The Joy of Outsourcing
Microsoft has, apparently, been outsourcing their customer support to India. This may not come as a surprise to people who actually have to deal with Microsoft products for fun and profit, but it came as a surprise to me, when, after sending off a routine abuse complaint to hotmail for yet another Nigerian 419 scam letter, I got a letter back from Microsoft (with headers pointing to an Indian call center. No, I'm not planning on posting those headers) that started:
Dear Samash, Thank you for writing to Hotmail Technical Support. I apologize for the delay in responding to your e-mail message due to high volume of e-mail messages received. I understand that you are facing difficulty in accessing your Hotmail account.
and rattled through a list of stupid Windows-specific solutions to someone else's problem, before helpfully appending my abuse complaint, which started with:
From: root@pell.portland.or.us To: abuse@css.one.microsoft.com Sent: Wed Oct 20 23:21:39 PDT 2004 Subject: 419 scam -- No Loss FOR YOUR KIND ATTENTION: This Nigerian 419 scam letter either originated or was relayed through your site. Could you please deal with it? -- david parsons, postmaster, 419 scam letter (with headers) follows: |From samashdin01@hotmail.com Wed Oct 20 20:38:08 2004 |Received: from bay10-f26.bay10.hotmail.com (64.4.37.26) | (MAIL FROM:) | by pell.portland.or.us (TFMTKAYTFO)

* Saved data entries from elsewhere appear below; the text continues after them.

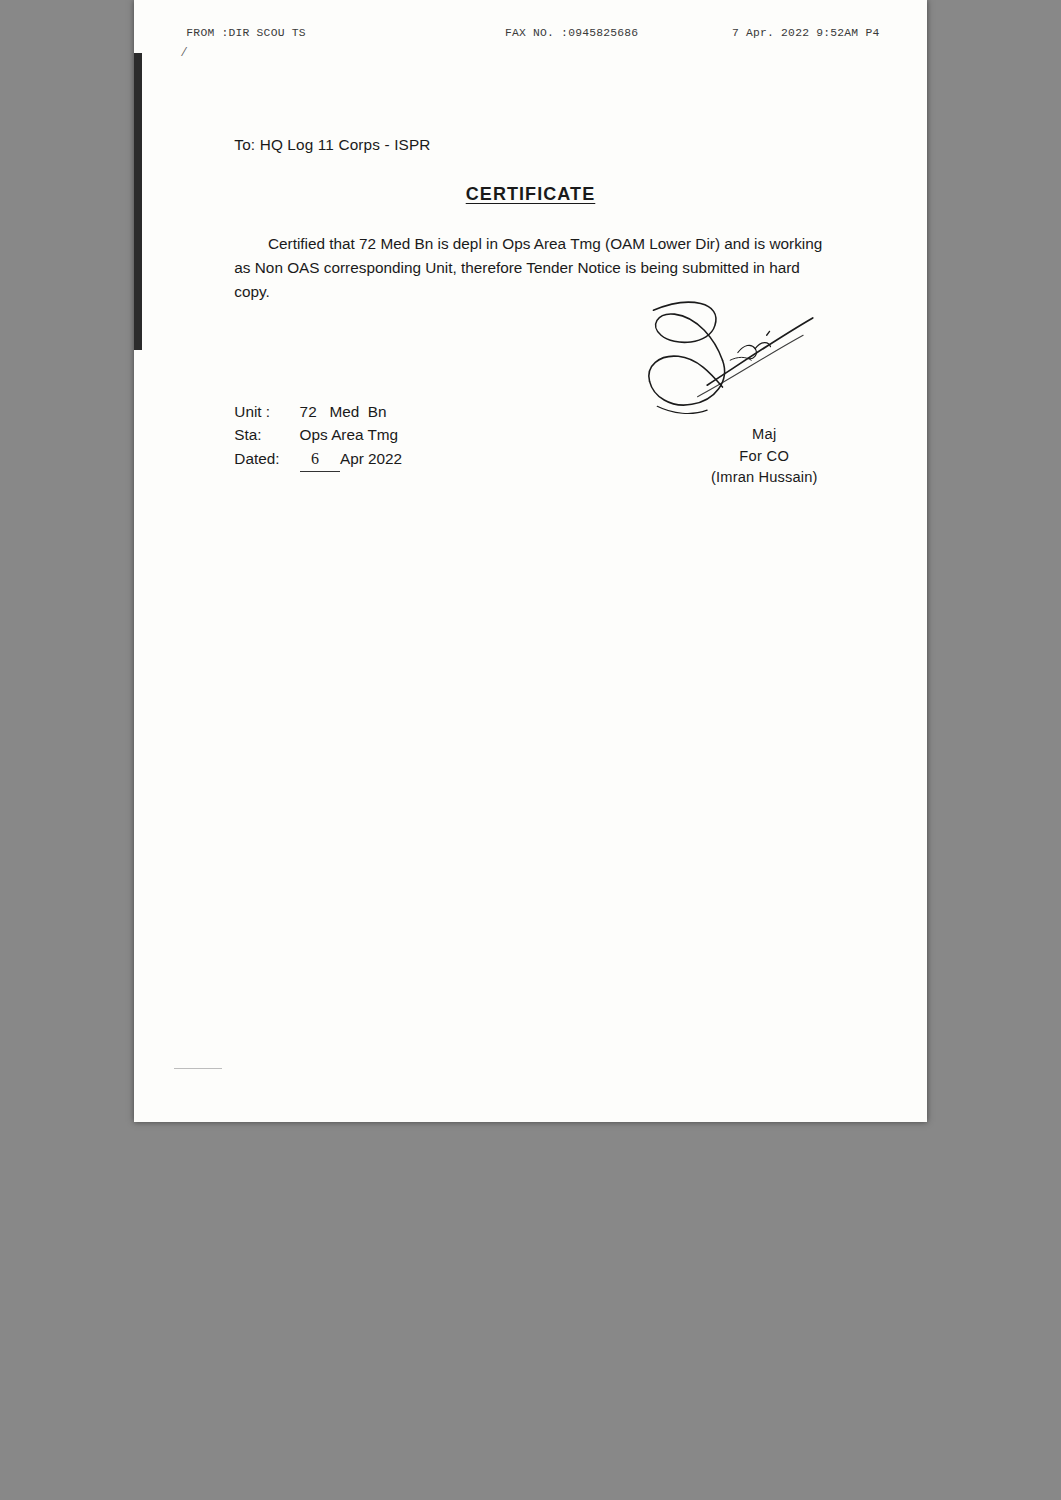FROM :DIR SCOU TS FAX NO. :0945825686 7 Apr. 2022 9:52AM P4
⁄
To: HQ Log 11 Corps - ISPR
CERTIFICATE
Certified that 72 Med Bn is depl in Ops Area Tmg (OAM Lower Dir) and is working as Non OAS corresponding Unit, therefore Tender Notice is being submitted in hard copy.
| Unit : | 72 Med Bn |
| Sta: | Ops Area Tmg |
| Dated: | 6 Apr 2022 |
Maj
For CO
(Imran Hussain)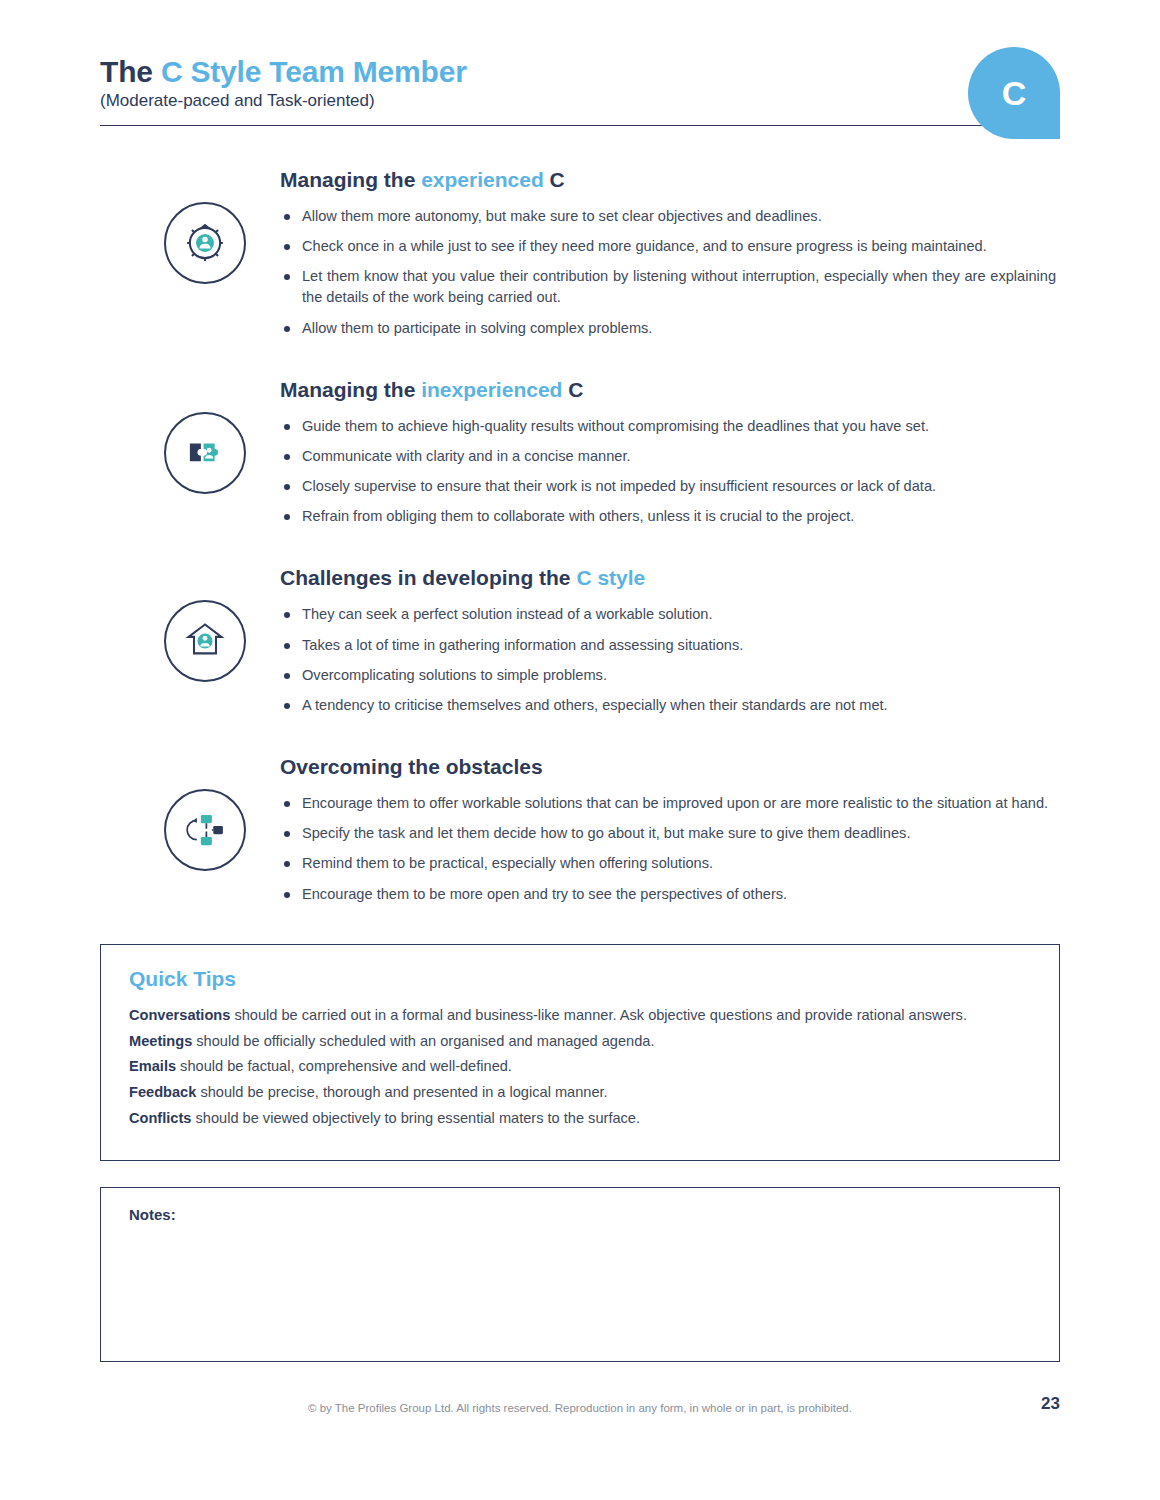The C Style Team Member
(Moderate-paced and Task-oriented)
C
Managing the experienced C
Allow them more autonomy, but make sure to set clear objectives and deadlines.
Check once in a while just to see if they need more guidance, and to ensure progress is being maintained.
Let them know that you value their contribution by listening without interruption, especially when they are explaining the details of the work being carried out.
Allow them to participate in solving complex problems.
Managing the inexperienced C
Guide them to achieve high-quality results without compromising the deadlines that you have set.
Communicate with clarity and in a concise manner.
Closely supervise to ensure that their work is not impeded by insufficient resources or lack of data.
Refrain from obliging them to collaborate with others, unless it is crucial to the project.
Challenges in developing the C style
They can seek a perfect solution instead of a workable solution.
Takes a lot of time in gathering information and assessing situations.
Overcomplicating solutions to simple problems.
A tendency to criticise themselves and others, especially when their standards are not met.
Overcoming the obstacles
Encourage them to offer workable solutions that can be improved upon or are more realistic to the situation at hand.
Specify the task and let them decide how to go about it, but make sure to give them deadlines.
Remind them to be practical, especially when offering solutions.
Encourage them to be more open and try to see the perspectives of others.
Quick Tips
Conversations should be carried out in a formal and business-like manner. Ask objective questions and provide rational answers.
Meetings should be officially scheduled with an organised and managed agenda.
Emails should be factual, comprehensive and well-defined.
Feedback should be precise, thorough and presented in a logical manner.
Conflicts should be viewed objectively to bring essential maters to the surface.
Notes:
© by The Profiles Group Ltd. All rights reserved. Reproduction in any form, in whole or in part, is prohibited.
23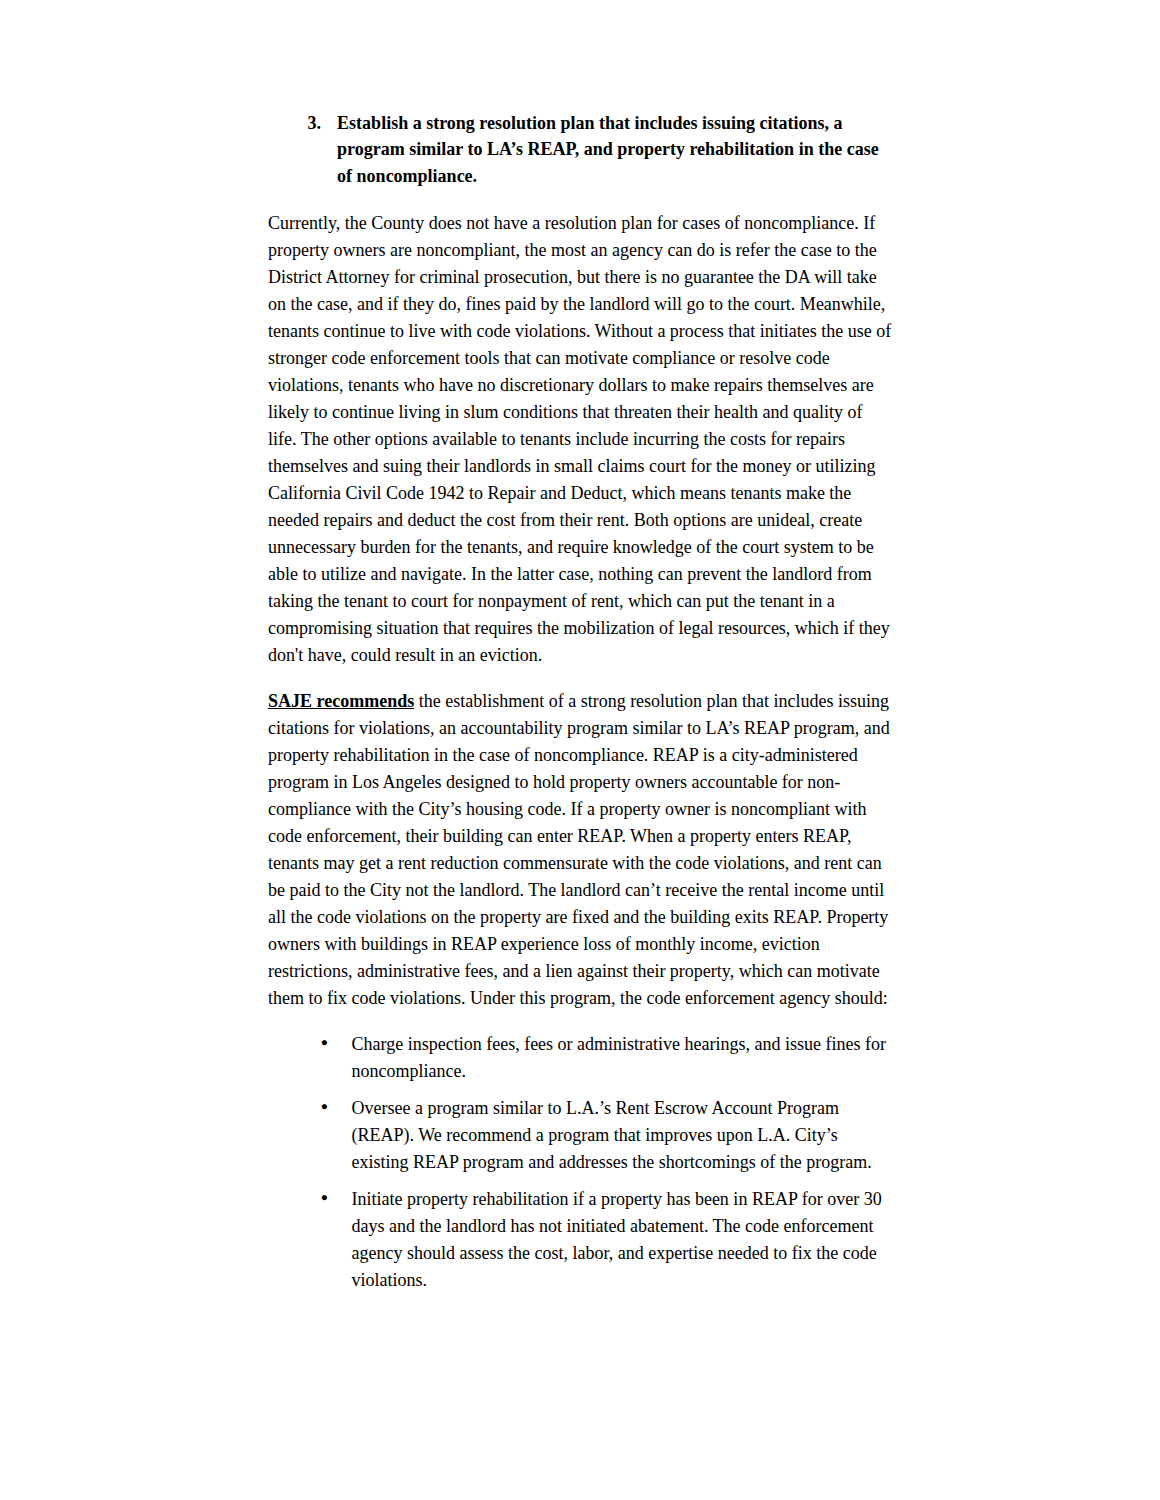Establish a strong resolution plan that includes issuing citations, a program similar to LA’s REAP, and property rehabilitation in the case of noncompliance.
Currently, the County does not have a resolution plan for cases of noncompliance. If property owners are noncompliant, the most an agency can do is refer the case to the District Attorney for criminal prosecution, but there is no guarantee the DA will take on the case, and if they do, fines paid by the landlord will go to the court. Meanwhile, tenants continue to live with code violations. Without a process that initiates the use of stronger code enforcement tools that can motivate compliance or resolve code violations, tenants who have no discretionary dollars to make repairs themselves are likely to continue living in slum conditions that threaten their health and quality of life. The other options available to tenants include incurring the costs for repairs themselves and suing their landlords in small claims court for the money or utilizing California Civil Code 1942 to Repair and Deduct, which means tenants make the needed repairs and deduct the cost from their rent. Both options are unideal, create unnecessary burden for the tenants, and require knowledge of the court system to be able to utilize and navigate. In the latter case, nothing can prevent the landlord from taking the tenant to court for nonpayment of rent, which can put the tenant in a compromising situation that requires the mobilization of legal resources, which if they don't have, could result in an eviction.
SAJE recommends the establishment of a strong resolution plan that includes issuing citations for violations, an accountability program similar to LA’s REAP program, and property rehabilitation in the case of noncompliance. REAP is a city-administered program in Los Angeles designed to hold property owners accountable for non-compliance with the City’s housing code. If a property owner is noncompliant with code enforcement, their building can enter REAP. When a property enters REAP, tenants may get a rent reduction commensurate with the code violations, and rent can be paid to the City not the landlord. The landlord can’t receive the rental income until all the code violations on the property are fixed and the building exits REAP. Property owners with buildings in REAP experience loss of monthly income, eviction restrictions, administrative fees, and a lien against their property, which can motivate them to fix code violations. Under this program, the code enforcement agency should:
Charge inspection fees, fees or administrative hearings, and issue fines for noncompliance.
Oversee a program similar to L.A.’s Rent Escrow Account Program (REAP). We recommend a program that improves upon L.A. City’s existing REAP program and addresses the shortcomings of the program.
Initiate property rehabilitation if a property has been in REAP for over 30 days and the landlord has not initiated abatement. The code enforcement agency should assess the cost, labor, and expertise needed to fix the code violations.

Note that, even with the mangling that their stupid Exchange server did, my complaint still contains the not terribly ambiguous phrase « This Nigerian 419 scam letter either originated or was relayed through your site. »
I can imagine the discussions that led to this outsourcing, with the manager who wanted the bonus for making a support process cheaper claiming savings of 50%! No, 60%! No, even better; we'll be able to save 95% on our support costs.! until their supervisor signed off on it and sent it off to Mount Doom on Lake Washington for billg's approval. And when the email from billg came back, this manager all of a sudden had to get the job done.
And rapidly discovered that good techs aren't cheap, even if they're in India, and if you got competent ones you'd only save about 50% over the call centers in the United States. And that would be bye bye to the process improvement bonus. So, time to scramble around looking for the cheapest possible vendor.
And they found one! And because the vendor is already in India, he can't threaten his minions with work harder, worms, or we'll outsource your job to Bangalore! (but, boss, we're already in Bangalore .) We are? (Yes. Look at the address on the piddly little cheques you write us.) And so now Microsoft is having their abuse desk handled by a company that's got about a 45 minute worker retention period, and that, barring using Chinese deathcamp labor, can't be replaced with anything cheaper.
That's the problem with a race to the bottom. When you've won, you're at the bottom, and your customers may not be as enthusiastic about the quality of service coming from people who know that the only reason they have this job is because they're the cheapest possible alternative.
But I'm sure that there were process improvement bonuses and solid gold gazebos for all of the upper management of Mount Doom. And the customers probably won't abandon you for Linux. Maybe.